Gravehuffer is a Joplin based amalgamation of heavy music. When you pop in their debut album “Blasphemusic”, be prepared to hear a ton of different influences (I mean, you can fit a ton of influences within twenty tracks). I think the most prevalent genre tags would be thrash metal, crust/punk, sludge metal, and a bit of death metal. They give you a very varied album, at some points it almost seems too much to take in at one sitting.

I had to listen to the Gravehuffer album in several different sittings, simply because it was a little too much for me. Not that it’s a bad album, but it’s hard for me to listen to twenty tracks of one particular band at one time. I really enjoy the first half of the album because the production value is a bit better which helps you enjoy every part of the band a bit better.  My choice cuts for this part of the album definitely have to be “Circle of Blood” and “Book of Enoch”.  These two tracks are incredibly heavy and remind me of bands like Crowbar mixed in with a hint of punk. That really encompasses my musical tastebuds very well.

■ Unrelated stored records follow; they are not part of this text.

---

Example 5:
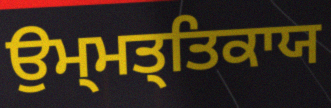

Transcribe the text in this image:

ਉਮ੍ਮਤ੍ਤਿਕਾਯ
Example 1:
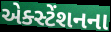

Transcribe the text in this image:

એક્સ્ટેંશનના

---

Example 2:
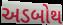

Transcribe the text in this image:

અડબોથ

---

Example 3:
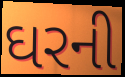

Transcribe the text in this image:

ઘરની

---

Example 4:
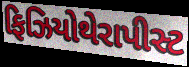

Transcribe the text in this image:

ફિઝિયોથેરાપીસ્ટ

The second half of the album is rawer, giving Gravehuffer DIY props. Also on this portion of the album, you get to hear them rip out a more intense version of “Into the Crypt of Rays”, made famous by Celtic Frost. Really solid cover, A+ in my book. My choice cuts for this portion of the album have to be “Gutsick” and “Inherit the Wasteland”. With Gutsick, you really get to hear their hardcore punk/grind influences with the tempo and the songwriting. “Inherit the Wasteland” brings you some melodic edge, which is also a good representation of their diversity in writing. Directly after the nice melodic intro, you get crushed by hammering riffs and blastbeats at high speeds.

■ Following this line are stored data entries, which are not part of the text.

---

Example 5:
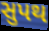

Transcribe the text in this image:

સુપથ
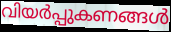
വിയർപ്പുകണങ്ങൾ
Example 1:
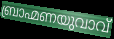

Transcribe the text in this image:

ബ്രാഹ്മണയുവാവ്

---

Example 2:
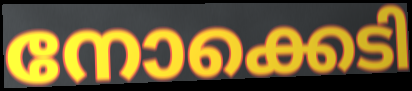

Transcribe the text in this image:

നോക്കെടി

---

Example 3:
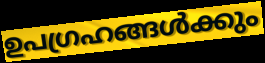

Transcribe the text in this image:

ഉപഗ്രഹങ്ങൾക്കും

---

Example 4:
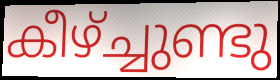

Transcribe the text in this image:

കീഴ്ച്ചുണ്ടു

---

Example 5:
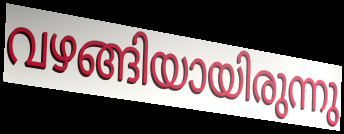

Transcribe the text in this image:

വഴങ്ങിയായിരുന്നു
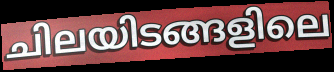
ചിലയിടങ്ങളിലെ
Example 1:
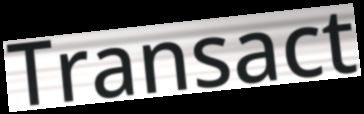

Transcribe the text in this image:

Transact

One final shout out goes to their vocalist, I really dig how he lays down his screaming. It sounds really intense, but unique in its own way. Not sure how to describe it in depth, but I guess that gives you a good reason to hit the band up and purchase their album, right?

All in all, this is a lot of music to digest. The songs are not lengthy; there are just plenty of them to listen to. Overall I’m pleased with the album, as I’ve listened to it a lot over the past few weeks. I would definitely recommend it to anyone who digs underground music on the heavier levels.  Gravehuffer presents you with so many of their influences, they achieve hitting most of every fanbase within the realm of heavy music.